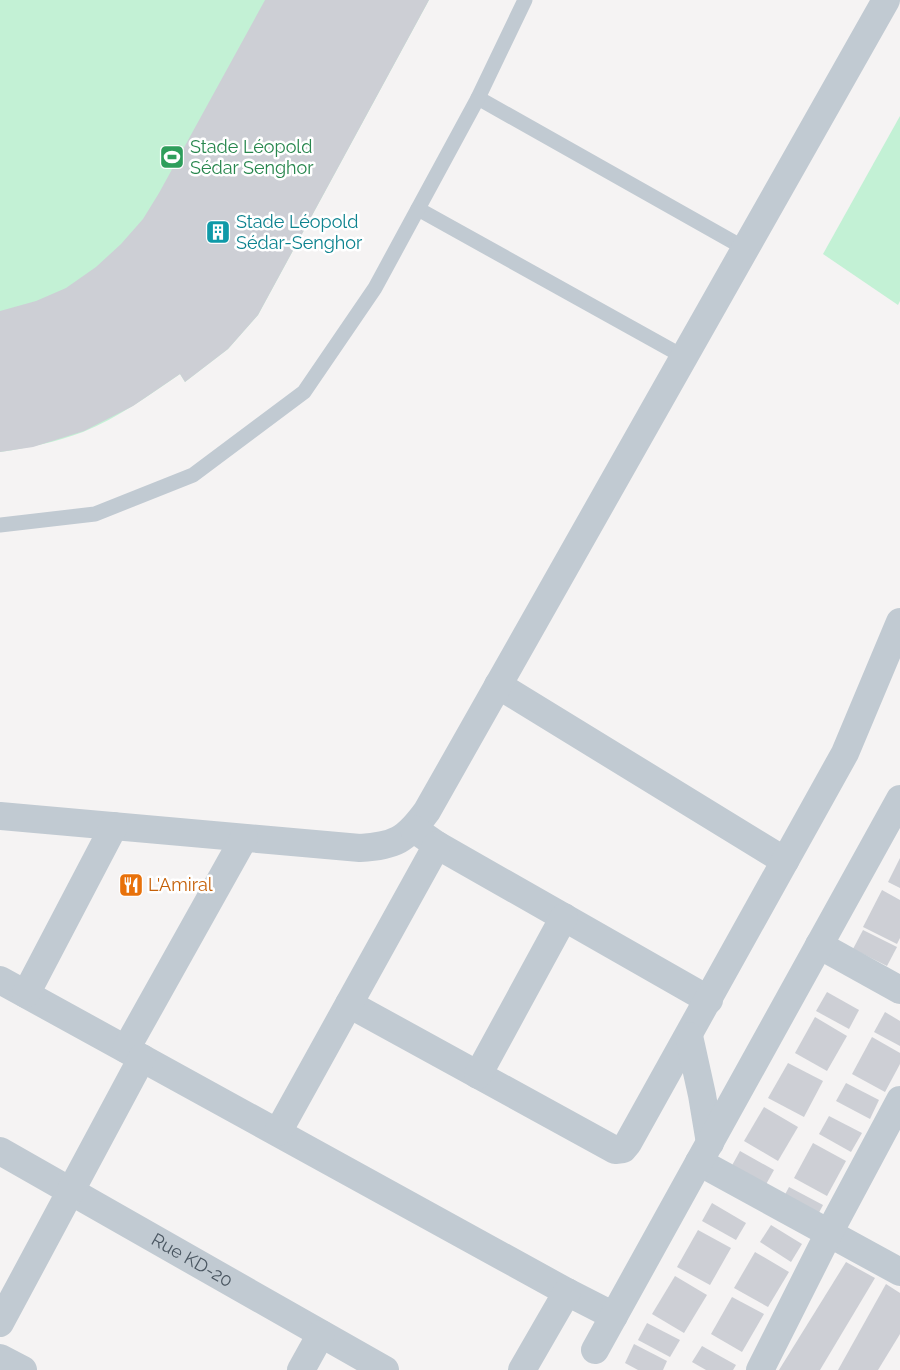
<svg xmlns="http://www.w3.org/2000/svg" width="900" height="1370" font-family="Raleway,sans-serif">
	<rect width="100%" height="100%" fill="#f5f3f3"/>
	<g fill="#c3f1d5">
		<path d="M0,0h429l-171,315 -30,34 -43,33 -5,-8c-31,21 -62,44 -97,58 -27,10 -55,16 -83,20z"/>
		<polygon points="900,116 900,301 898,305 823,254"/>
	</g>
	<g fill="#cdcfd5">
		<polygon points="265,0 429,0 258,315 228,349 185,382 180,374 133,406 84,431 33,447 0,452 0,311 36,301 66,288 96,267 121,244 143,219 159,193"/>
		<polygon points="900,858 900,888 888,882"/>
		<polygon points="882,890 900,900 900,938 897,944 863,927"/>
		<polygon points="863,930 897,947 887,966 853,949"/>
		<polygon points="827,992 859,1010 849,1029 816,1011"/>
		<polygon points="885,1012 900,1021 900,1046 874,1032"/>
		<polygon points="815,1017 847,1036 827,1071 795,1053"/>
		<polygon points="872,1037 900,1053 900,1064 885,1092 852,1074"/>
		<polygon points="788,1063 823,1081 804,1117 768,1098"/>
		<polygon points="846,1083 879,1100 870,1119 836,1101"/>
		<polygon points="764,1107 798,1127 778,1161 744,1141"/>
		<polygon points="829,1116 862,1133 851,1152 819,1134"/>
		<polygon points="813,1143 846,1161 827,1196 794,1178"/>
		<polygon points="740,1151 774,1170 764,1188 730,1169"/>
		<polygon points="789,1187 823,1205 814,1222 780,1204"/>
		<polygon points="712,1203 746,1223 736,1240 702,1221"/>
		<polygon points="771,1225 802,1244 791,1262 760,1242"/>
		<polygon points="698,1230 731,1248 710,1285 677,1267"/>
		<polygon points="755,1252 789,1272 768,1307 734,1288"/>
		<polygon points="846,1262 875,1278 820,1370 779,1370"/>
		<polygon points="675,1276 707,1295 684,1333 652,1314"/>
		<polygon points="886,1284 900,1293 900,1334 878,1370 838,1370"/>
		<polygon points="732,1297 764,1314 742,1352 711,1334"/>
		<polygon points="647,1323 680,1340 670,1357 638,1340"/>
		<polygon points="634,1344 667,1361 663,1370 638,1370 625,1363"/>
		<polygon points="702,1346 736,1365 733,1370 706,1370 692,1362"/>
	</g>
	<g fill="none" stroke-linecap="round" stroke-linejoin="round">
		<g stroke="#c1cad2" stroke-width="15">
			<polyline points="478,98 744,248"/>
			<polyline points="418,209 684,357"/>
			<polyline points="0,525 95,514 193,475 304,392 375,288 478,98 525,0"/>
		</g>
		<g stroke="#c1cad2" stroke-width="28">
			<polyline points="498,685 785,861"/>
			<path d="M0,816l360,32c35,-2 46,-8 67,-37l459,-811"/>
			<polyline points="414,829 437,845 709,1000"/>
			<polyline points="819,945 900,990"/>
			<polyline points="0,980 567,1292 614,1316"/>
			<polyline points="26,994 114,826"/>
			<polyline points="349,1004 615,1150 623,1149 628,1143 845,753 900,622"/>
			<polyline points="689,1036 702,1095 710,1143"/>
			<polyline points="126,1049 244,838"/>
			<polyline points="478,1075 564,917"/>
			<polyline points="278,1132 437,845"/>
			<path id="s1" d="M0,1151l385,219"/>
			<polyline points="699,1162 900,1272"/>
			<polyline points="0,1323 142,1058"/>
			<polyline points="595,1350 900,799"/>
			<polyline points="0,1358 23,1370"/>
			<polyline points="301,1370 321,1334"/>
			<polyline points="522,1370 567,1292"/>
			<polyline points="760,1370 829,1233 900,1100"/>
		</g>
	</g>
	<defs>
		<symbol id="stadium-square" viewBox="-11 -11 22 22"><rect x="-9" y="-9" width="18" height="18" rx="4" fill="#2e9e5b" stroke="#fff"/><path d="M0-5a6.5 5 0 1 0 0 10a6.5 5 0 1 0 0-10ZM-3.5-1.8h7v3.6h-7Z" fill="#fff"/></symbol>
		<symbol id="building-square" viewBox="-11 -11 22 22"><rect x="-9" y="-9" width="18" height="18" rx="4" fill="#0f9aa8" stroke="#fff"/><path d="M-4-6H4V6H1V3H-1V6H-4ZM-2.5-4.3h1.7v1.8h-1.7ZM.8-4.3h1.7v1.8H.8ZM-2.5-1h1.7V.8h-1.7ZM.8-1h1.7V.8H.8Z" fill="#fff"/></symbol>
		<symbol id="restaurant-square" viewBox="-11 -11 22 22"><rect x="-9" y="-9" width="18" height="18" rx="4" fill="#e8710a" stroke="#fff"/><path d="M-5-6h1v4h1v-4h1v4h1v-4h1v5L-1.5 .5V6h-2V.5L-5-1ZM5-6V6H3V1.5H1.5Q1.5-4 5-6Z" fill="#fff"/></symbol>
	</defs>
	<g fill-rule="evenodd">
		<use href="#stadium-square" x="158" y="143" width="28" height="28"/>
		<use href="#building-square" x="204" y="218" width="28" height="28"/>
		<use href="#restaurant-square" x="117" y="871" width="28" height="28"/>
	</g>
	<g text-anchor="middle" stroke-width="5" stroke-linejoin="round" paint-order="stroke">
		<g font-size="18" fill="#27864d" stroke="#fff" text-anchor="start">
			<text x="190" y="153">Stade Léopold<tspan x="190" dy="21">Sédar Senghor</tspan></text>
		</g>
		<g font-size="18" fill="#0d838f" stroke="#fff" text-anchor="start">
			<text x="236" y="228">Stade Léopold<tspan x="236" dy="21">Sédar-Senghor</tspan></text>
		</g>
		<g font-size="18" fill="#c56008" stroke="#fff" text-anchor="start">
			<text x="148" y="891">L'Amiral</text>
		</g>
		<g font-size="18" fill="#4a5661" stroke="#fff">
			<text dy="6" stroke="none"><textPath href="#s1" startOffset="221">Rue KD-20</textPath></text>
		</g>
	</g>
</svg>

REQUIREMENT → Could you return every line from the entries above in which the string "round" occurs?

SOLUTION TO THIS TASK →
	<g fill="none" stroke-linecap="round" stroke-linejoin="round">
	<g text-anchor="middle" stroke-width="5" stroke-linejoin="round" paint-order="stroke">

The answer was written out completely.